### Provided passage
+++++

Here are some output examples using the pre-trained model provided in this repository. The separation output examples are hosted on https://clyp.it/

  1. Original -- Vocals -- Drums -- Bass -- Rest
  2. Original -- Vocals -- Drums -- Bass -- Rest
  3. Original -- Vocals -- Drums -- Bass -- Rest

Use the pre-trained model

To run the provided pre-trained model on your own favorite music simply run:

python test_model.py --model_path "RA/MUSDB18/2018-08-09-16-53-46" --data_path <directory with some music>

This was tested with the package versions listed in requirements.txt and python 3.6. In case you experience package version problems, starting a clean python environment and running

pip install -r requirements.txt

should set you up with all the right package versions. I have tested that this works with tensorflow versions 1.1-1.8 at least.

+++++

### Task A
From the README on the pre-trained separation model, answer these:
(i) Where are the separation output examples hosted?
(ii) Which Python version was the setup tested with?
(iii) Which TensorFlow versions were confirmed to work?
### Task B
Extend the README on the pre-trained separation model with a new passage that follows on from its final sentence.

+++++

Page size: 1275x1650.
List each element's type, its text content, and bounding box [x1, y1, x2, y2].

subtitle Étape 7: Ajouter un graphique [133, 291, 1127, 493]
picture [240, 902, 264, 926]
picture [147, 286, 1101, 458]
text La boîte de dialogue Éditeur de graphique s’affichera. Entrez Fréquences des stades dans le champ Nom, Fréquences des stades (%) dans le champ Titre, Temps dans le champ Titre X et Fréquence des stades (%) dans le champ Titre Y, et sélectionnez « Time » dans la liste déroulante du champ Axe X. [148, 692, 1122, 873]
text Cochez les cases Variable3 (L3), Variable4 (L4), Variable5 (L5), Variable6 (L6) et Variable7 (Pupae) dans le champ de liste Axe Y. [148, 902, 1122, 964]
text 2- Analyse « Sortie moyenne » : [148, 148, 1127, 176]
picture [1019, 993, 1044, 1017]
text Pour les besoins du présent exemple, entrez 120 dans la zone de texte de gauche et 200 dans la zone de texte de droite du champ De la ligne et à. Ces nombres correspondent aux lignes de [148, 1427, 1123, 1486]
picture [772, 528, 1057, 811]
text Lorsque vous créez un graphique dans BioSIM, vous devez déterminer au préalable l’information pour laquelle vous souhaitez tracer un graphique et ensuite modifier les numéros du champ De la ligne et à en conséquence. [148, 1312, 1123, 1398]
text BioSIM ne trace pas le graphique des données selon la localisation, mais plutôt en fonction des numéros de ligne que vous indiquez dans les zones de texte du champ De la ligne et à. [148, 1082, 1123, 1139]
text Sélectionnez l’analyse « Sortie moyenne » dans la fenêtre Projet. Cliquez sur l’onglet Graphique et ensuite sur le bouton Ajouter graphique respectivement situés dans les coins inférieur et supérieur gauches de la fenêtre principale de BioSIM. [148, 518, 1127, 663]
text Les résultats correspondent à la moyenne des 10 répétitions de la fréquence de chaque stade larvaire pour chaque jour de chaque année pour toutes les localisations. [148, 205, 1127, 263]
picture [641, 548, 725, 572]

+++++

### Response A
(i) https://clyp.it/
(ii) Python 3.6
(iii) Versions 1.1 through 1.8, at least

### Response B
test_model.py can be used with either .wav or .mp3. In case of .mp3, it will first be converted to wav format. The output will be avilable in the my_music_transformed directory.

When "test_model.py" tries to convert .mp3 files, it imports pydub which requires the following software to be installed: To install, run

apt-get install ffmpeg libavcodec-extra

If not using linux, take a look at https://github.com/jiaaro/pydub

A working example tested on AWS with AMI: 64-bit Deep Learning AMI (Ubuntu) Version 14.0, and g2.2xlarge machine:

git clone <this repo>
cd <this repo>
pip install -r requirements.txt
pip install -U tensorflow-gpu #because the deeplearning ami doesn't have libcublas 8
sudo apt-get install ffmpeg libavcodec-extra
python test_model.py --model_path "RA/MUSDB18/2018-08-09-16-53-46" --data_path "music_to_test"

Processing a 3 minute track can take from about 30 seconds on a Titan X GPU, about 4 minutes on my laptop GPU (GTX 950M), and about 25 minutes on a low-end GPU (like on AWS g2.2xlarge). In case of no GPU, uninstall tensorflow-gpu and install tensorflow. Tested with 32 CPUs, takes about 10 minutes.

Training a model

To train a model you need data. Check out the MUSDB dataset. It consists of 150 songs and is used as a benchmark for audio source separation in most recent literature.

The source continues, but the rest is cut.